• _EXERCISE DESCRIPTION_:
Return the following from the records below: each line, word for word, starting with the line that contains "cereal bowl: present [317,274,382,310]" and going on through the line that contains "stool: none [447,708,559,895]", with nothing outside that range.

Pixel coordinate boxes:
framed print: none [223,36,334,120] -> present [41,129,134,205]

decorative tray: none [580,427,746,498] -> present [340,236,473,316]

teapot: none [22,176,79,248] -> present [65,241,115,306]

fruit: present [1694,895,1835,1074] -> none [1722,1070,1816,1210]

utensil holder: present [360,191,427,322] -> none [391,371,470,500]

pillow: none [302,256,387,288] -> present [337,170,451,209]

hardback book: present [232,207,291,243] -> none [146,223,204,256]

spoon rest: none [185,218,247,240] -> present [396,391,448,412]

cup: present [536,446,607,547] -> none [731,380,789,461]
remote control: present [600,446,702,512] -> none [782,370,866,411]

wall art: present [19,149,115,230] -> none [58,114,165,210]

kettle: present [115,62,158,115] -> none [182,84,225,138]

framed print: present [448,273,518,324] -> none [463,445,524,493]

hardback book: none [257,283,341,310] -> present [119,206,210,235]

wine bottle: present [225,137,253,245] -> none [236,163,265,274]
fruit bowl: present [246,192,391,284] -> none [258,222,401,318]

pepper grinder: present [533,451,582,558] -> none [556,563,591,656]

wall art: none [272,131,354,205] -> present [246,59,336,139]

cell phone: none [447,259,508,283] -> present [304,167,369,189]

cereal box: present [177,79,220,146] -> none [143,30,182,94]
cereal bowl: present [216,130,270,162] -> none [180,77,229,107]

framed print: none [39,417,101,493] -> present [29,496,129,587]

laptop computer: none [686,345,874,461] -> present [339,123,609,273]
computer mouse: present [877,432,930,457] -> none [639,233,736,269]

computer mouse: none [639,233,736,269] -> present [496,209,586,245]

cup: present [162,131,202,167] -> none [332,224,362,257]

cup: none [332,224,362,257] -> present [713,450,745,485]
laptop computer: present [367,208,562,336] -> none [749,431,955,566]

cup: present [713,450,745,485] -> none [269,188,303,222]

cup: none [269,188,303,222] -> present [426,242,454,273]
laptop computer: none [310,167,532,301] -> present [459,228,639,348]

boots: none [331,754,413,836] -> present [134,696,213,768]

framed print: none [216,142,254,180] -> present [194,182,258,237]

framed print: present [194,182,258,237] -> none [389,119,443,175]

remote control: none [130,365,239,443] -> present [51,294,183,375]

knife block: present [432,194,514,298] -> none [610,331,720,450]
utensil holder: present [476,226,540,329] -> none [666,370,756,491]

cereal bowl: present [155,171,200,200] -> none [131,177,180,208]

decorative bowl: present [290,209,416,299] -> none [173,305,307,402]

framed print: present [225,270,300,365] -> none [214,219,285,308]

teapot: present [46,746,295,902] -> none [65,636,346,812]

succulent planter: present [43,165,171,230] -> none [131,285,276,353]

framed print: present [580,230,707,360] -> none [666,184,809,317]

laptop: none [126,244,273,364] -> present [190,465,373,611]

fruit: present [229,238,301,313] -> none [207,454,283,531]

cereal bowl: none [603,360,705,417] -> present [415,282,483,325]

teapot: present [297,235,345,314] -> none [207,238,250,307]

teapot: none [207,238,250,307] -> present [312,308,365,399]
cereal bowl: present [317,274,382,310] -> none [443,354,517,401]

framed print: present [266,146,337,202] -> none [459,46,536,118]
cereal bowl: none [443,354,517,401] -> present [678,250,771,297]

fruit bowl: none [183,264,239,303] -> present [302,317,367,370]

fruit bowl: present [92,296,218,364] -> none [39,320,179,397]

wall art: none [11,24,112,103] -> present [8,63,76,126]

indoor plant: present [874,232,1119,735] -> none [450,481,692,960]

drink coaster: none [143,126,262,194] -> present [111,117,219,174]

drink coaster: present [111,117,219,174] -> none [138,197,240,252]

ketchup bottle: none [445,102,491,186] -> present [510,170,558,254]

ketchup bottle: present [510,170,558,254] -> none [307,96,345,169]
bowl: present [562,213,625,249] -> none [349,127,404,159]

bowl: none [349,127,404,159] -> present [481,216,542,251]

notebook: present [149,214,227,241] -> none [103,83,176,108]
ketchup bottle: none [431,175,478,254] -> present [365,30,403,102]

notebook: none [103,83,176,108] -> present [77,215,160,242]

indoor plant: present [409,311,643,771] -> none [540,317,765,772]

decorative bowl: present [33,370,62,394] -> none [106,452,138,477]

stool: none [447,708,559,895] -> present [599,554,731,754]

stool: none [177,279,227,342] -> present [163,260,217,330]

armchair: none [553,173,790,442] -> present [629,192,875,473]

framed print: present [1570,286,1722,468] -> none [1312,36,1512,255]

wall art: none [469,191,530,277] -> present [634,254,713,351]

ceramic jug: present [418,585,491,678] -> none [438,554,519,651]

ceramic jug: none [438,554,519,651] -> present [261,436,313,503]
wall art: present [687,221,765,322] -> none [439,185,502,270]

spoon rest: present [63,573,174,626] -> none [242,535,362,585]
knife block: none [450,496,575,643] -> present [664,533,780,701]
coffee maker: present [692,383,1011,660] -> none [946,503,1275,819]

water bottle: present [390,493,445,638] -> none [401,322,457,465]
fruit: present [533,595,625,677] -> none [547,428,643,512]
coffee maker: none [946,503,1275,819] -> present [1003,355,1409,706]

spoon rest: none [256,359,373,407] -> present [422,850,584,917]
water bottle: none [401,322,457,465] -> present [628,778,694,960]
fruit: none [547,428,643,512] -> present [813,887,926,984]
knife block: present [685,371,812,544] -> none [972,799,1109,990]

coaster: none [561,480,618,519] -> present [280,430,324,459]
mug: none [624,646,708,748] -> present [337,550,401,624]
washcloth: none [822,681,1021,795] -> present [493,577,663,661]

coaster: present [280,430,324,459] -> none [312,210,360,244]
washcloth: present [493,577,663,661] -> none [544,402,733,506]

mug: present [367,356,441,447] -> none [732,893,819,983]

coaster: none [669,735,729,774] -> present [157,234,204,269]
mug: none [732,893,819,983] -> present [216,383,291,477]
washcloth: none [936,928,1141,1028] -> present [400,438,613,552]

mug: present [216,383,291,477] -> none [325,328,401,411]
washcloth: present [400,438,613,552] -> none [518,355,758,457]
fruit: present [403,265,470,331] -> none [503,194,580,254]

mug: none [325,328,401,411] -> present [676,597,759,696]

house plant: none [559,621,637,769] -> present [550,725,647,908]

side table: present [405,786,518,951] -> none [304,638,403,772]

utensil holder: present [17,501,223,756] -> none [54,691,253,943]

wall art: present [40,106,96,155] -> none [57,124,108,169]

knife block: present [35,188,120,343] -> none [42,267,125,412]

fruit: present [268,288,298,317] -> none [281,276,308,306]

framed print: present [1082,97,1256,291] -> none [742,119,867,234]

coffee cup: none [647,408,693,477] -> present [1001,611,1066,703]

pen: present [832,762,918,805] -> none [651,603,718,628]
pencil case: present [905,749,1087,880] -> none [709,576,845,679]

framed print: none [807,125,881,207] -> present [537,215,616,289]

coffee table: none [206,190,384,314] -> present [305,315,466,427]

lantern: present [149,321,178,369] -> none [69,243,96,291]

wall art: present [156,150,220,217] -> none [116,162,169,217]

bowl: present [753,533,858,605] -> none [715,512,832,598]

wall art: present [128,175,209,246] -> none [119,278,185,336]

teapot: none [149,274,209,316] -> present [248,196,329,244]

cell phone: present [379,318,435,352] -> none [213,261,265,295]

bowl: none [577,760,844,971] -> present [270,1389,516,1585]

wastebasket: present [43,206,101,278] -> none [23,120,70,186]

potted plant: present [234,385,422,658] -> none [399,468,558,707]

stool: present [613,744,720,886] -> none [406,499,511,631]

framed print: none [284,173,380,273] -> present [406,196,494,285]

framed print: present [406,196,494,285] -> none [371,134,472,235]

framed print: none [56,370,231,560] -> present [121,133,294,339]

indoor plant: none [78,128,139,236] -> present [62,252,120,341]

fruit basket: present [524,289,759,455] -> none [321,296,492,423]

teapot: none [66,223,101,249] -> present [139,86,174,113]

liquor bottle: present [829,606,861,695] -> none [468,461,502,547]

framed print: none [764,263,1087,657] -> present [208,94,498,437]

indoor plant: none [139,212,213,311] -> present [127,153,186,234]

• _ANSWER TO THIS PROBLEM_:
cereal bowl: present [317,274,382,310] -> none [443,354,517,401]

framed print: present [266,146,337,202] -> none [459,46,536,118]
cereal bowl: none [443,354,517,401] -> present [678,250,771,297]

fruit bowl: none [183,264,239,303] -> present [302,317,367,370]

fruit bowl: present [92,296,218,364] -> none [39,320,179,397]

wall art: none [11,24,112,103] -> present [8,63,76,126]

indoor plant: present [874,232,1119,735] -> none [450,481,692,960]

drink coaster: none [143,126,262,194] -> present [111,117,219,174]

drink coaster: present [111,117,219,174] -> none [138,197,240,252]

ketchup bottle: none [445,102,491,186] -> present [510,170,558,254]

ketchup bottle: present [510,170,558,254] -> none [307,96,345,169]
bowl: present [562,213,625,249] -> none [349,127,404,159]

bowl: none [349,127,404,159] -> present [481,216,542,251]

notebook: present [149,214,227,241] -> none [103,83,176,108]
ketchup bottle: none [431,175,478,254] -> present [365,30,403,102]

notebook: none [103,83,176,108] -> present [77,215,160,242]

indoor plant: present [409,311,643,771] -> none [540,317,765,772]

decorative bowl: present [33,370,62,394] -> none [106,452,138,477]

stool: none [447,708,559,895] -> present [599,554,731,754]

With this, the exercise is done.